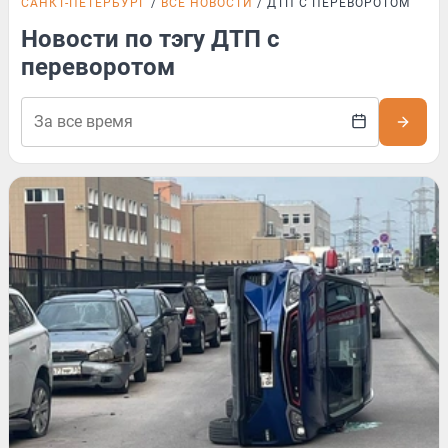
САНКТ-ПЕТЕРБУРГ
ВСЕ НОВОСТИ
ДТП С ПЕРЕВОРОТОМ
Новости по тэгу ДТП с
переворотом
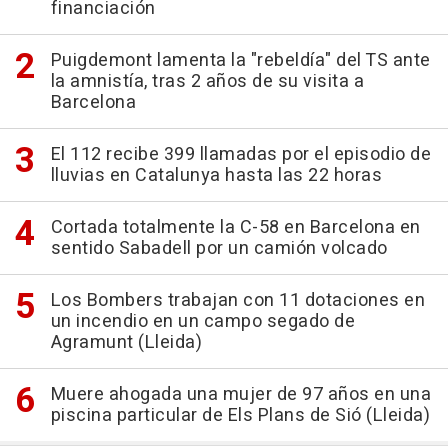
financiación
Puigdemont lamenta la "rebeldía" del TS ante
la amnistía, tras 2 años de su visita a
Barcelona
El 112 recibe 399 llamadas por el episodio de
lluvias en Catalunya hasta las 22 horas
Cortada totalmente la C-58 en Barcelona en
sentido Sabadell por un camión volcado
Los Bombers trabajan con 11 dotaciones en
un incendio en un campo segado de
Agramunt (Lleida)
Muere ahogada una mujer de 97 años en una
piscina particular de Els Plans de Sió (Lleida)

------------------------------------------------------------------------

§ What the task asks
Reproduce verbatim every line of text from the entries above, leaving out the pictures.

§ Your response
САНКТ-ПЕТЕРБУРГ
ВСЕ НОВОСТИ
ДТП С ПЕРЕВОРОТОМ
Новости по тэгу ДТП с
переворотом
financiación
Puigdemont lamenta la "rebeldía" del TS ante
la amnistía, tras 2 años de su visita a
Barcelona
El 112 recibe 399 llamadas por el episodio de
lluvias en Catalunya hasta las 22 horas
Cortada totalmente la C-58 en Barcelona en
sentido Sabadell por un camión volcado
Los Bombers trabajan con 11 dotaciones en
un incendio en un campo segado de
Agramunt (Lleida)
Muere ahogada una mujer de 97 años en una
piscina particular de Els Plans de Sió (Lleida)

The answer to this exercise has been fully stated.